Kurt Vonnegut: Letters
- Editor: Dan Wakefield
- Author: Kurt Vonnegut
- Language: English
- Genre: Non-fiction, Letters
- Publisher: Delacorte Press
- Publication date: October 30, 2012
- Publication place: United States
- Media type: Print (Hardcover, Paperback), E-book, Audiobook
- Pages: 464
- OCLC: 796759767
- Dewey Decimal: 818/.5409
- LC Class: PS3572.O5 A6 2012

= Kurt Vonnegut: Letters =

Book

Kurt Vonnegut: Letters is a collection of letters written by American author Kurt Vonnegut, edited by his friend and fellow writer Dan Wakefield.

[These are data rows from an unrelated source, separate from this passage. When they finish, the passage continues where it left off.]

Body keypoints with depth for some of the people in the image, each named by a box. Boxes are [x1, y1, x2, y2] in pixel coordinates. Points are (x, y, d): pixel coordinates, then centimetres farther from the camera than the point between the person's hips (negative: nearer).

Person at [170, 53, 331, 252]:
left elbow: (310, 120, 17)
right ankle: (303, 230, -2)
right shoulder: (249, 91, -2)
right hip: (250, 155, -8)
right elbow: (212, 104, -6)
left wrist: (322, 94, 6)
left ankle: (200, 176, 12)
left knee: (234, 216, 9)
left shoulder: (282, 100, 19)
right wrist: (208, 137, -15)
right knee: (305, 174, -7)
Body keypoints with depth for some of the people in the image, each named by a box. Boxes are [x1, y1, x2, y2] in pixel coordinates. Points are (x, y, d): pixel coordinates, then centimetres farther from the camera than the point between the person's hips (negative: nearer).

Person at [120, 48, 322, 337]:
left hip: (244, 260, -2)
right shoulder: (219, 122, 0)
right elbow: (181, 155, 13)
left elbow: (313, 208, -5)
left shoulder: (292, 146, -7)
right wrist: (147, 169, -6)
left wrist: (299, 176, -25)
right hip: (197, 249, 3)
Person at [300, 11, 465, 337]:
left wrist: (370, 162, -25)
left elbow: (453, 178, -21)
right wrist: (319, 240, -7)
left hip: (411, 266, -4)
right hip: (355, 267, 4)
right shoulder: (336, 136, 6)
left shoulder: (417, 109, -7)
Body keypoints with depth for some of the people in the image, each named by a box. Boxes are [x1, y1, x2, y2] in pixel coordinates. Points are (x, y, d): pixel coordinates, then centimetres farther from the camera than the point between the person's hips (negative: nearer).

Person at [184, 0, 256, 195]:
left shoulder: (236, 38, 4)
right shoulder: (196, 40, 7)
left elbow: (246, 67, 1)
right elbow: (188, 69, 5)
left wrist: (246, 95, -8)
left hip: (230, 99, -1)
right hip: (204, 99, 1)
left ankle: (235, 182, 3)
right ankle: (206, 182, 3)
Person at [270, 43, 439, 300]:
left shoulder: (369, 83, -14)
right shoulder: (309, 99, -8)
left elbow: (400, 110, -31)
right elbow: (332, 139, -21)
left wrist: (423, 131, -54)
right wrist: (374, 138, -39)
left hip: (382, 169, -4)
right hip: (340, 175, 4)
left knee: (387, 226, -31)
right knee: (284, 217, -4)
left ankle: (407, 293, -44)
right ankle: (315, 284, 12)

Published by Delacorte Press on October 30, 2012, the book compiles a wide range of Vonnegut's correspondence spanning his entire life, offering insight into his personal thoughts, relationships, and the development of his literary career.

== Background ==
Kurt Vonnegut (1922–2007) was a renowned American author known for his satirical and darkly humorous novels, including Slaughterhouse-Five, Cat's Cradle, and Breakfast of Champions. Over his lifetime, he wrote numerous letters to friends, family, editors, and fellow writers. This collection was meticulously compiled and edited by Dan Wakefield, who was a close friend of Vonnegut. Wakefield provides context and annotations throughout the book, enriching the reader's understanding of the letters' significance.

== Content ==
The letters in the collection cover a wide range of topics, including Vonnegut's experiences during World War II, his views on politics and society, his struggles and triumphs as a writer, and his personal relationships. The book is divided into sections that correspond to different periods in Vonnegut's life, offering a chronological perspective on his development as an individual and an author.

== Reception ==
Kurt Vonnegut: Letters received positive reviews from critics and readers alike. Reviewers praised the book for its candid and intimate portrayal of Vonnegut, as well as the insightful annotations by Wakefield. The collection has been lauded as a valuable resource for fans of Vonnegut's work and scholars studying his contributions to American literature.

== Notable letters ==
Some of the notable letters included in the collection are:
- A letter to his family describing his experiences as a prisoner of war in Germany during World War II.
- Correspondence with his editor discussing the challenges and successes of publishing his novels.
- Letters to fellow writers such as Norman Mailer and Joseph Heller.